Reproduce the article on the epidemiologist between "Gid M-K identifies" and "calculated as 1-1.8%.", inclusive, switching "stillbirth" to "miscarriage".
***** QUOTED PASSAGE
Australian Epidemiologist Carves Out A
Role On Social Media
Blogging,
Tweeting, and Podcasting To Counter Misleading Presentations Of
Scientific Findings
An
epidemiologist working in diabetes and chronic disease with Blacktown
Hospital in Sydney Australia and calling himself Gid M-K Health Nerd
has created a blog on public health and science topics in the media,
many of them about misleading articles and headlines. Begun three
years ago by Gideon Meyerowitz Katz (aka Gid M-K), the blog,
which has some 14,000 followers, has addressed such topics as:
Bacon Is Not The Enemy
5 Misleading Headlines Sponsored By The Food Industry
Sugar Isn’t Giving Us All Cancer
Roundup Isn’t Poisoning Your Cheerios
Blueberries Can’t Treat Heart Disease
Relative vs Absolute Risk
Twitter Account
This latter topic about risk was the trigger for the
creation of a Twitter account started three months ago with the handle
@justsayrisks. Its tagline is “both relatively risky and relatively
funny but absolutely scientific.”
Gid M-K identifies a study’s
reported relative risk followed by his or the study’s calculation of
the actual absolute risk. The goal is to show people that the risk
they may have envisioned in hearing or reading about the study in the
media was in all likelihood the relative risk and that seeing the
absolute risk gives the reader a quite different perspective.
Examples
Examples posted on the Twitter account include a study
which claimed that diabetes could raise the risk of stillbirth by four
times or 300-400% whereas the absolute risk was calculated as 1-1.8%.
Another reported that people who spend 5 hours or more per day on
their phone are 43% more likely to be obese whereas the absolute risk
increase was estimated at 1-2%. There are multiple other examples he
tweets about.
Origins
According to Gid M-K, the account “speaks to people”
**********
***** EXTRACTED INFORMATION
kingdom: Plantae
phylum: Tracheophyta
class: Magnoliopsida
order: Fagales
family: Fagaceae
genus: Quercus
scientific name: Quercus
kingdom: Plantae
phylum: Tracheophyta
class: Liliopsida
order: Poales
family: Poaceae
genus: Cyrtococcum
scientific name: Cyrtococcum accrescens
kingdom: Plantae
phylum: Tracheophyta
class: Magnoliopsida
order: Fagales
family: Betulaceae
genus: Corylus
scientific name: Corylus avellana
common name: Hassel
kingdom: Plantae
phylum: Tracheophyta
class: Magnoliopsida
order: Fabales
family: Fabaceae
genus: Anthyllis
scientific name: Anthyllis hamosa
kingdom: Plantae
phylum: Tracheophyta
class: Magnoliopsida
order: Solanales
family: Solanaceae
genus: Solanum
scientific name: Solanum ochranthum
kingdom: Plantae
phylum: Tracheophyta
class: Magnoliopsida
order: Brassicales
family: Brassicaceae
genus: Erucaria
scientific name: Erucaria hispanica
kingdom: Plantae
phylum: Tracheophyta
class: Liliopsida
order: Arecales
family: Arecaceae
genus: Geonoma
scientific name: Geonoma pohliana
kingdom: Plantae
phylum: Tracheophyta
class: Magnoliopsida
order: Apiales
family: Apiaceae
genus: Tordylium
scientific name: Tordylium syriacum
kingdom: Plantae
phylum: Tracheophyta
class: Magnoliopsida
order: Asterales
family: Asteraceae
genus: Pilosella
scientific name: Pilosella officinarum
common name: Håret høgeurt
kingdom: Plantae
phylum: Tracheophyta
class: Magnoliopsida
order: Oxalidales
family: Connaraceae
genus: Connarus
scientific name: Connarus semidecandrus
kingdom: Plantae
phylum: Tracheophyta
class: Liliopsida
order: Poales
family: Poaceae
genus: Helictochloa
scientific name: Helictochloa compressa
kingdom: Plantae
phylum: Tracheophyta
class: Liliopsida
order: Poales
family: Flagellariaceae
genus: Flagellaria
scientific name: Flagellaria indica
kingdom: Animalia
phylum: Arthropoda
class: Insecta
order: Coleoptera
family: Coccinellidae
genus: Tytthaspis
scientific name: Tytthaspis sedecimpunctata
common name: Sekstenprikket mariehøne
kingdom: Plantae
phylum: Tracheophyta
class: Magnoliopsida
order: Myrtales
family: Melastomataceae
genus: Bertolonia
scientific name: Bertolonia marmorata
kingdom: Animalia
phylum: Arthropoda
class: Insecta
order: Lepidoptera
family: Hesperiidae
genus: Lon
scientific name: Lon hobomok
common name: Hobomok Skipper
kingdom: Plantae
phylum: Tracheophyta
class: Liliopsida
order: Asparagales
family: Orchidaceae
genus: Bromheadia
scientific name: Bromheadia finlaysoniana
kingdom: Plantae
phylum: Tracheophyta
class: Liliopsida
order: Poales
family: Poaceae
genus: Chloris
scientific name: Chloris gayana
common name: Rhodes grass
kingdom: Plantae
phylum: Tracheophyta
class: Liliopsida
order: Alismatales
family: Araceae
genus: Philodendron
**********
RESULT:
Gid M-K identifies a study’s
reported relative risk followed by his or the study’s calculation of
the actual absolute risk. The goal is to show people that the risk
they may have envisioned in hearing or reading about the study in the
media was in all likelihood the relative risk and that seeing the
absolute risk gives the reader a quite different perspective.
Examples
Examples posted on the Twitter account include a study
which claimed that diabetes could raise the risk of miscarriage by four
times or 300-400% whereas the absolute risk was calculated as 1-1.8%.